EXERCISE DETAILS - The required answer is every line of the data containing the word "Hrastnik".

Records from a data source -
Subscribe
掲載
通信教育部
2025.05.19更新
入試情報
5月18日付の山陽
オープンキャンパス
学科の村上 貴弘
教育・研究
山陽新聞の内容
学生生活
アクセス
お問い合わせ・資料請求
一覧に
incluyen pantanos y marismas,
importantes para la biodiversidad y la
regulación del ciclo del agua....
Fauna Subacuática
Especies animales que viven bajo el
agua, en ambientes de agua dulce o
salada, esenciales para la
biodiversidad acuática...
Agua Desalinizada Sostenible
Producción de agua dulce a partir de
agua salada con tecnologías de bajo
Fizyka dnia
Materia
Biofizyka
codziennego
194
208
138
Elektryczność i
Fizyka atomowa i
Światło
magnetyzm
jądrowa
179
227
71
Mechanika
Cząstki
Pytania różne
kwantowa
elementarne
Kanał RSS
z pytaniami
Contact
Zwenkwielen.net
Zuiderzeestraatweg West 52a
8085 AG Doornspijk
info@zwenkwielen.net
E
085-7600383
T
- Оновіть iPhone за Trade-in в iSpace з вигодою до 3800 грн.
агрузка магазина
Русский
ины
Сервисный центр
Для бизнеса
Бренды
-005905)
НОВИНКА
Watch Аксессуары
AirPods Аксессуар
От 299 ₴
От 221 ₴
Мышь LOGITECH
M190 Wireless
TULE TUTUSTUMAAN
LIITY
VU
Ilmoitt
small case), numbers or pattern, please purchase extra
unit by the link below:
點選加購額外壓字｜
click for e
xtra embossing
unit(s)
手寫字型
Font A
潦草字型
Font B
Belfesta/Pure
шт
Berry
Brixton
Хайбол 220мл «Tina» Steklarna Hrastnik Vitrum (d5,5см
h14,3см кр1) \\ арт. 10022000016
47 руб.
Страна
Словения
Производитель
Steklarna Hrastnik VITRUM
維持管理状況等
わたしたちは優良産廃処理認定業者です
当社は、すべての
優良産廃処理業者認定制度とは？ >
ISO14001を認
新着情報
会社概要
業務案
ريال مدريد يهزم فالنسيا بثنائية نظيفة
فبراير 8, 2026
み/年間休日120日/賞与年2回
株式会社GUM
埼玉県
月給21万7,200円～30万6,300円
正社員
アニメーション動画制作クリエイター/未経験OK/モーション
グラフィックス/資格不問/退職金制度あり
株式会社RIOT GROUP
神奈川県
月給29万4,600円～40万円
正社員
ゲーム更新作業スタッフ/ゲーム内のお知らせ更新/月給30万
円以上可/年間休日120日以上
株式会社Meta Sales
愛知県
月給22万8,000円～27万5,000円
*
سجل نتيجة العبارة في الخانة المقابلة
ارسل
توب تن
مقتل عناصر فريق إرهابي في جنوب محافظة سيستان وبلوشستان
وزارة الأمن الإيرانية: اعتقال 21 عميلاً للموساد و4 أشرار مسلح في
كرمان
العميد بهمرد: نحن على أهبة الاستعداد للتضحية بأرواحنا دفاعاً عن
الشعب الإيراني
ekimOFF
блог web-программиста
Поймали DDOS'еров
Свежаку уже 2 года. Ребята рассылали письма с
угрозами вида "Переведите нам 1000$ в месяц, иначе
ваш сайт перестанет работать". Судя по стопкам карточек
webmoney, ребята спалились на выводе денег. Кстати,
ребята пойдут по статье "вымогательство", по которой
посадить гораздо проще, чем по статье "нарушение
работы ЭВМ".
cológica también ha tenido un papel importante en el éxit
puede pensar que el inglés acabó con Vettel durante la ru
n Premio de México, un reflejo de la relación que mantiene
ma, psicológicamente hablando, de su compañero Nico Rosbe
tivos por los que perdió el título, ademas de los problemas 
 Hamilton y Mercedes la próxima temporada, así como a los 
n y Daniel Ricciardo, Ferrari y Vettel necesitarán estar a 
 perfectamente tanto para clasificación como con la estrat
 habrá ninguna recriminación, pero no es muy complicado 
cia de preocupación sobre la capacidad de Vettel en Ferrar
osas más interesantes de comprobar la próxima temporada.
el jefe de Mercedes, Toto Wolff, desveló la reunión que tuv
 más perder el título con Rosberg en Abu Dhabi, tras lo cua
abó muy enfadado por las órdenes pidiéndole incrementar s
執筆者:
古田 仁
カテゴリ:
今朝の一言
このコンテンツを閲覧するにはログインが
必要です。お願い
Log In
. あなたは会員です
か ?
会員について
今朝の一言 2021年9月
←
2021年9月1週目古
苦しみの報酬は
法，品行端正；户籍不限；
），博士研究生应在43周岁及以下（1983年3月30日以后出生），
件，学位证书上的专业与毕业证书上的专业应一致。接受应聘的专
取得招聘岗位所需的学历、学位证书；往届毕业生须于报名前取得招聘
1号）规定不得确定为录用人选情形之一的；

WRITTEN SOLUTION -
Хайбол 220мл «Tina» Steklarna Hrastnik Vitrum (d5,5см
Steklarna Hrastnik VITRUM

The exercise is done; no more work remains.